We developed several new tools and systems based on:

Fault-injection technologies to demonstrate that systems are robustness by injecting faults to damage internal components to test its fault tolerance.
Distributed Tracing (So, you want to trace your distributed system? Key design insights from years of practical experience provides a very good overview of tracing systems)
Root-cause Analysis (Efficient Failure Diagnosis of OpenStack, IEEE Internet Computing, 2018.)

The following presentations/lectures (1,2) provide an overview of our work on OpenStack and distributed tracing.

Introduction: Hyperscalers, cloud monitoring, AI and O&M, monitoring formats, ML for O&M.
OpenStack Cloud OS: Virtualization, public clouds, openstack system design, openstack services (IMS, compute, nova, scheduler, network, storage).
OpenStack Hands-on: Setup infrastructure, install Openstack, CLI, launch instances, attach volumes, create networks, distributed tracing.
Distributed Tracing Technologies: Workflow for VM creation, tracing concetps, tracing systems, Zipkin, Jaeger, OpenTracing, OSProfiler.
Distributed Trace Analysis: Monitoring data sources, troubleshooting with tracing, feature selection, trace abstraction, time series analysis, sequence analysis. LSTM.
Distributed Trace Analysis (Hands-on): Jupyter notebook with running code for dsitributed trace analysis for Openstack.
Cloud Benchmarking: Benchmarking public cloud platforms, ECS and RDS benchmarking.
Cloud Computing: Overview, concept, web APIs, platforms, applications, and BPM

(1) Technical University of Berlin (TUB), (2) Technical University of Munich (TUM)

Service Systems

Our contributions on service systems placed emphasis on three fields: service description languages (with the USDL family), service system modeling (with the LSS USDL language), service analytics (using process mining), and service networks (using principals from social networks).

Service Analytics. We analyse large logs from IT service provisioning (e.g., application logs, transactions, ITIL) to find behaviour patterns.
Service Descriptions. We developed the Linked USDL language (Unified Service Description Language) to describe services using computer-understandable specifications, formal ontologies (RDFS), and AI for inference.
Service Systems. We developed the Linked Service System model for the Unified Service Description Language (LSS-USDL) using lightweight semantic models to capture service systems.
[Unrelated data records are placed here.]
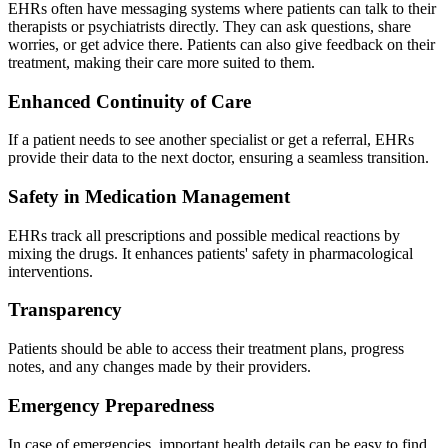
EHRs often have messaging systems where patients can talk to their
therapists or psychiatrists directly. They can ask questions, share
worries, or get advice there. Patients can also give feedback on their
treatment, making their care more suited to them.
Enhanced Continuity of Care
If a patient needs to see another specialist or get a referral, EHRs
provide their data to the next doctor, ensuring a seamless transition.
Safety in Medication Management
EHRs track all prescriptions and possible medical reactions by
mixing the drugs. It enhances patients' safety in pharmacological
interventions.
Transparency
Patients should be able to access their treatment plans, progress
notes, and any changes made by their providers.
Emergency Preparedness
In case of emergencies, important health details can be easy to find.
We also explored the concept of service networks. The observation that the power of service-based economies is no longer restricted to individual organizations, but spans across networks, was the main driver for conducting service network research.

Linked USDL Privacy: Describing Privacy Policies for Service, IEEE ICWS (Rank: A), 2018.
Modeling Service Level Agreements with Linked USDL Agreement, IEEE TSC (IF: 3.049), 2017.
Linked USDL Agreement: Effectively Sharing Semantic Service Level Agreements on the Web, IEEE ICWS, (Acceptance Rate: 17.4%), 2015.
A framework for next generation e-health systems and services AMCIS, (Rank: A), 2015.
Cloud Computing Automation: Integrating USDL and TOSCA. CAiSE (Rank: A), 2013.
Service Systems Concepts, Modeling, and Programming. Springer 2014.

See Github LSS-USDL, Github Linked-USDL

We also explored the concept of Process Analytics. Our intentions are twofold. On the one hand, we think it is fundamental to survey findings from neighboring disciplines on how Business Process Quality Metrics can be developed. In particular, we believe that we can gather additional insights from software engineering, cognitive science, and graph theory and relate them to business process modeling. A further empirical investigation might ultimately lead to establishing a complexity theory of business process models. On the other hand, we plan to demonstrate that these metrics serves their purpose, we plan to carry out several empirical validations by means of controlled experiments.